__EXERCISE DIRECTIONS__
Quote the records below in full, exactly as given, with the images taken out.
┌──
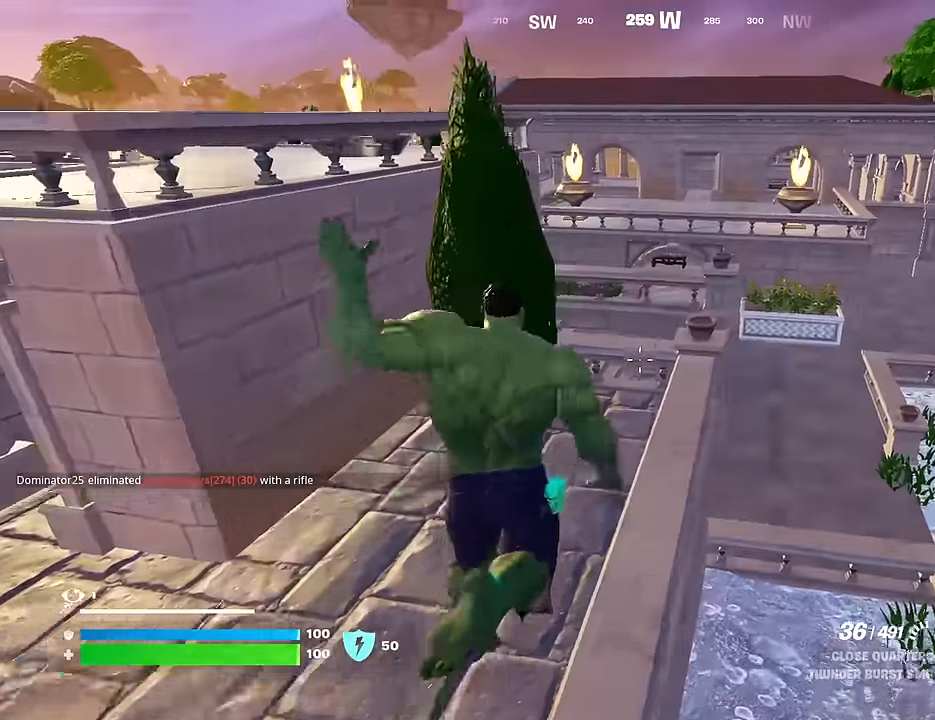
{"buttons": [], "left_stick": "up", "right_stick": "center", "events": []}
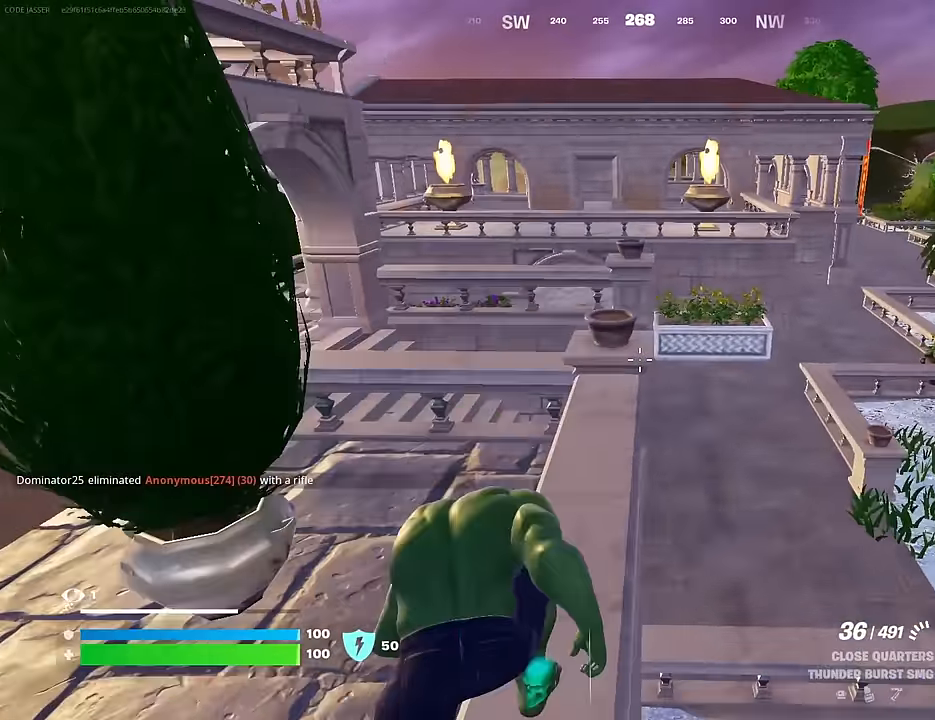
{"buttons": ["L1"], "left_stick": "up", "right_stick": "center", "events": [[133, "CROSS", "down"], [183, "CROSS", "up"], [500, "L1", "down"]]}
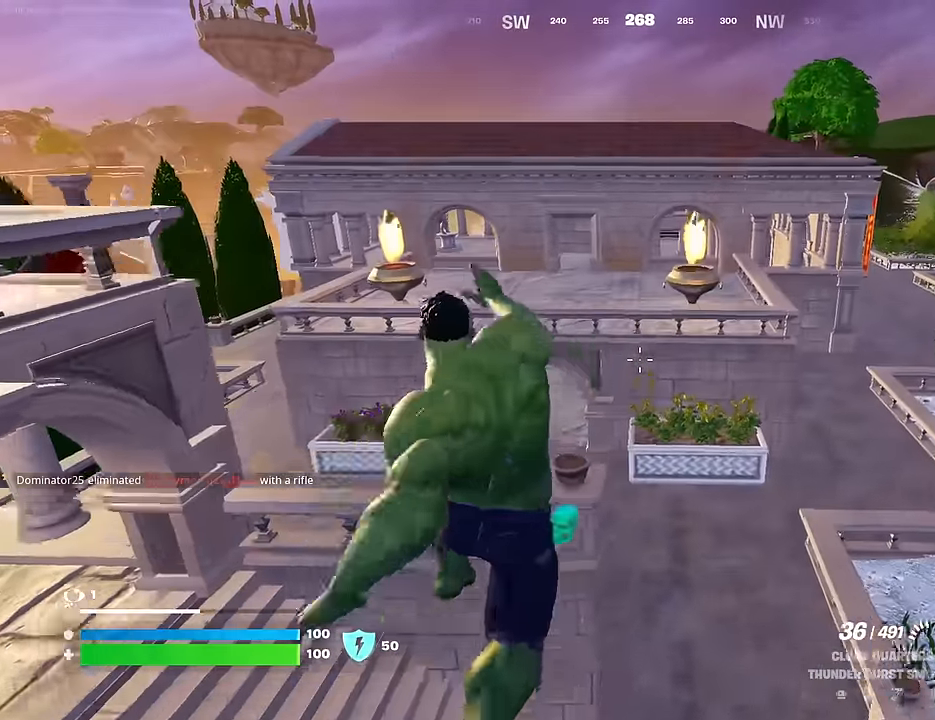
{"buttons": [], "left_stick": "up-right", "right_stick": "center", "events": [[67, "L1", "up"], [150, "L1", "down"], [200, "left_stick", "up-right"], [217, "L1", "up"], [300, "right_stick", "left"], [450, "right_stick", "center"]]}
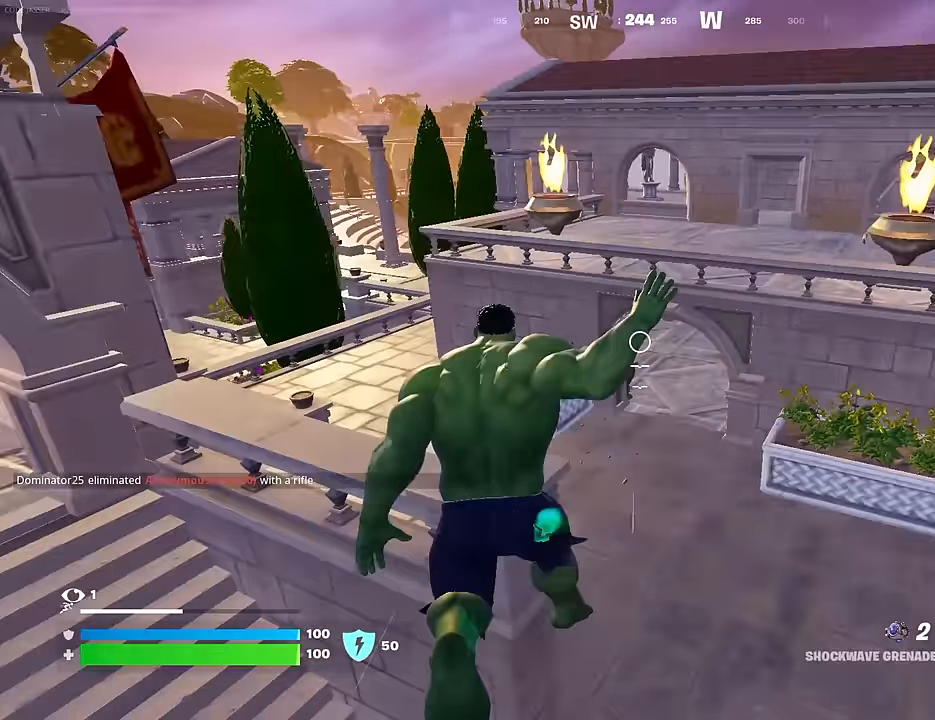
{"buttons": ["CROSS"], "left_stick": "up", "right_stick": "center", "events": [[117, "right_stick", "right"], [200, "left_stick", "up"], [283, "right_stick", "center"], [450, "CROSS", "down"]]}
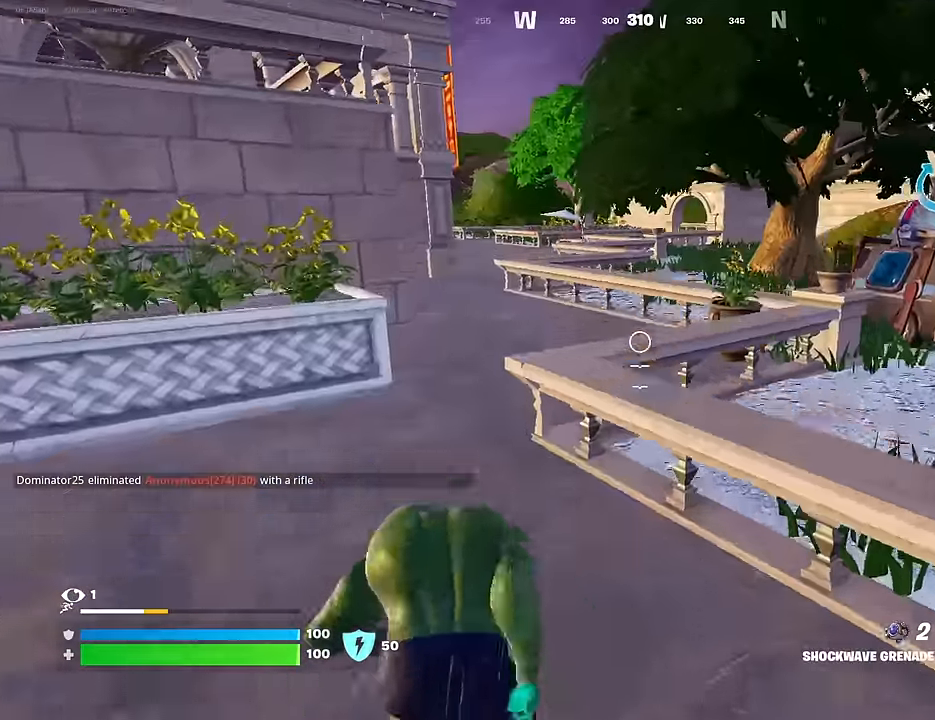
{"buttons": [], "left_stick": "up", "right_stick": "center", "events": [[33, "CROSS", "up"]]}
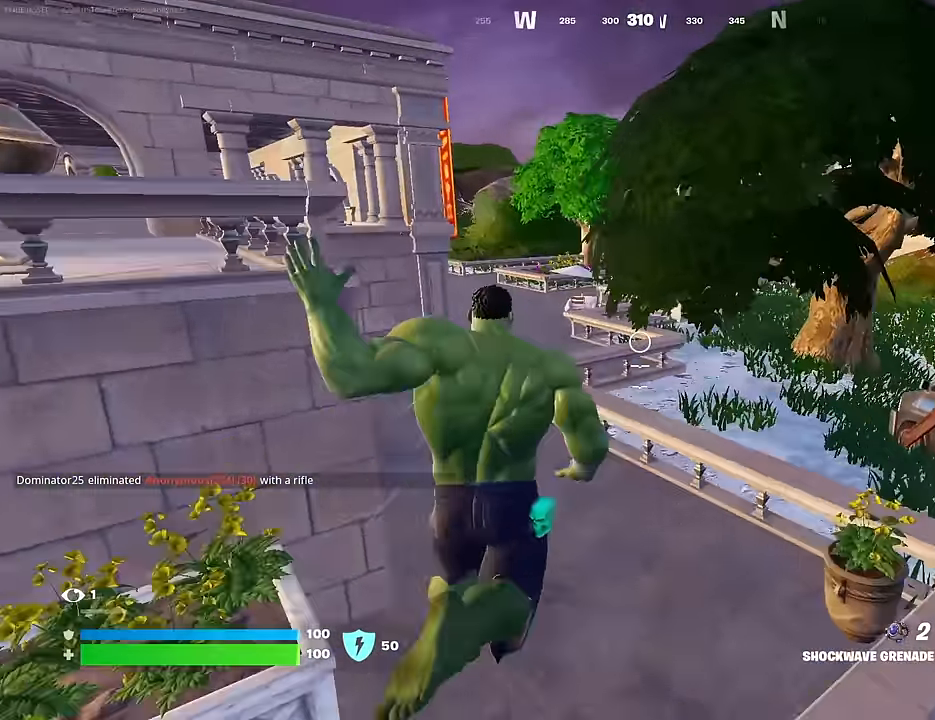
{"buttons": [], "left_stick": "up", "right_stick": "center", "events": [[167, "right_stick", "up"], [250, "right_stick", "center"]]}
└──
__TASK ANSWER__
{"buttons": [], "left_stick": "up", "right_stick": "center", "events": []}
{"buttons": ["L1"], "left_stick": "up", "right_stick": "center", "events": [[133, "CROSS", "down"], [183, "CROSS", "up"], [500, "L1", "down"]]}
{"buttons": [], "left_stick": "up-right", "right_stick": "center", "events": [[67, "L1", "up"], [150, "L1", "down"], [200, "left_stick", "up-right"], [217, "L1", "up"], [300, "right_stick", "left"], [450, "right_stick", "center"]]}
{"buttons": ["CROSS"], "left_stick": "up", "right_stick": "center", "events": [[117, "right_stick", "right"], [200, "left_stick", "up"], [283, "right_stick", "center"], [450, "CROSS", "down"]]}
{"buttons": [], "left_stick": "up", "right_stick": "center", "events": [[33, "CROSS", "up"]]}
{"buttons": [], "left_stick": "up", "right_stick": "center", "events": [[167, "right_stick", "up"], [250, "right_stick", "center"]]}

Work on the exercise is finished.